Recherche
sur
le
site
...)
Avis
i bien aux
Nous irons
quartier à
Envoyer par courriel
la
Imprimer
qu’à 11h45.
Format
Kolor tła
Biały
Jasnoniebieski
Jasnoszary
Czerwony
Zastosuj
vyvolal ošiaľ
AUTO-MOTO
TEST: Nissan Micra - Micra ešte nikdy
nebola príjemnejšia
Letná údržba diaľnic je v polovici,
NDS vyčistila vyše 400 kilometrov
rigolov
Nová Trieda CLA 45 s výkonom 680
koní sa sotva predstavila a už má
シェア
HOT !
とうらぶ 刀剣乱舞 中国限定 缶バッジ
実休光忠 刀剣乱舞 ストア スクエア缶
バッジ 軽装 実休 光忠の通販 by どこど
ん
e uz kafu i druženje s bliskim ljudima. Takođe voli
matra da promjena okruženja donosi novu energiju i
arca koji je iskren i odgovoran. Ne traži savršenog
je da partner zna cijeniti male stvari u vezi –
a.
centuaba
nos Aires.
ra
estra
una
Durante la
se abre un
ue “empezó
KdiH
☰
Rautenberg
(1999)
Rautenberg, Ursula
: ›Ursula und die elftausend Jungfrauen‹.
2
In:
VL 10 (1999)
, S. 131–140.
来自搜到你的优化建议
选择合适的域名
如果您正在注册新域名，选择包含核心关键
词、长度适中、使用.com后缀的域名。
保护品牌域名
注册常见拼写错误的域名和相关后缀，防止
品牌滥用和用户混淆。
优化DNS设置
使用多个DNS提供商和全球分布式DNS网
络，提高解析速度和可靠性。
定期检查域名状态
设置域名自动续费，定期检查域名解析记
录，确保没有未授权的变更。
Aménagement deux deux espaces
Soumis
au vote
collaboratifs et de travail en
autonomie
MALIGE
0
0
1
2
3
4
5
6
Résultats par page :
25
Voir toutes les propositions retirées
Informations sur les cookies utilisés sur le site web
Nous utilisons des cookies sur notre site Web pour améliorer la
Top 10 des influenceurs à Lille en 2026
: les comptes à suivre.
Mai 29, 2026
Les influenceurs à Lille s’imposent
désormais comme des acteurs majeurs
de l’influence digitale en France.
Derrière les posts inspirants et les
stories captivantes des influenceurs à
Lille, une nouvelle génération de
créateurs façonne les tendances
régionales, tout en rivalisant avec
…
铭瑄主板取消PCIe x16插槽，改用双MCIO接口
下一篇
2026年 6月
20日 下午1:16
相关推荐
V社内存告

# Requirement:
Give the text of the entries from the very first line through the line containing "VL 10 (1999)", including that line, as a JSON list of strings with one string per line and blank lines omitted.

# Expected answer:
[
  "Recherche",
  "sur",
  "le",
  "site",
  "...)",
  "Avis",
  "i bien aux",
  "Nous irons",
  "quartier à",
  "Envoyer par courriel",
  "la",
  "Imprimer",
  "qu’à 11h45.",
  "Format",
  "Kolor tła",
  "Biały",
  "Jasnoniebieski",
  "Jasnoszary",
  "Czerwony",
  "Zastosuj",
  "vyvolal ošiaľ",
  "AUTO-MOTO",
  "TEST: Nissan Micra - Micra ešte nikdy",
  "nebola príjemnejšia",
  "Letná údržba diaľnic je v polovici,",
  "NDS vyčistila vyše 400 kilometrov",
  "rigolov",
  "Nová Trieda CLA 45 s výkonom 680",
  "koní sa sotva predstavila a už má",
  "シェア",
  "HOT !",
  "とうらぶ 刀剣乱舞 中国限定 缶バッジ",
  "実休光忠 刀剣乱舞 ストア スクエア缶",
  "バッジ 軽装 実休 光忠の通販 by どこど",
  "ん",
  "e uz kafu i druženje s bliskim ljudima. Takođe voli",
  "matra da promjena okruženja donosi novu energiju i",
  "arca koji je iskren i odgovoran. Ne traži savršenog",
  "je da partner zna cijeniti male stvari u vezi –",
  "a.",
  "centuaba",
  "nos Aires.",
  "ra",
  "estra",
  "una",
  "Durante la",
  "se abre un",
  "ue “empezó",
  "KdiH",
  "☰",
  "Rautenberg",
  "(1999)",
  "Rautenberg, Ursula",
  ": ›Ursula und die elftausend Jungfrauen‹.",
  "2",
  "In:",
  "VL 10 (1999)"
]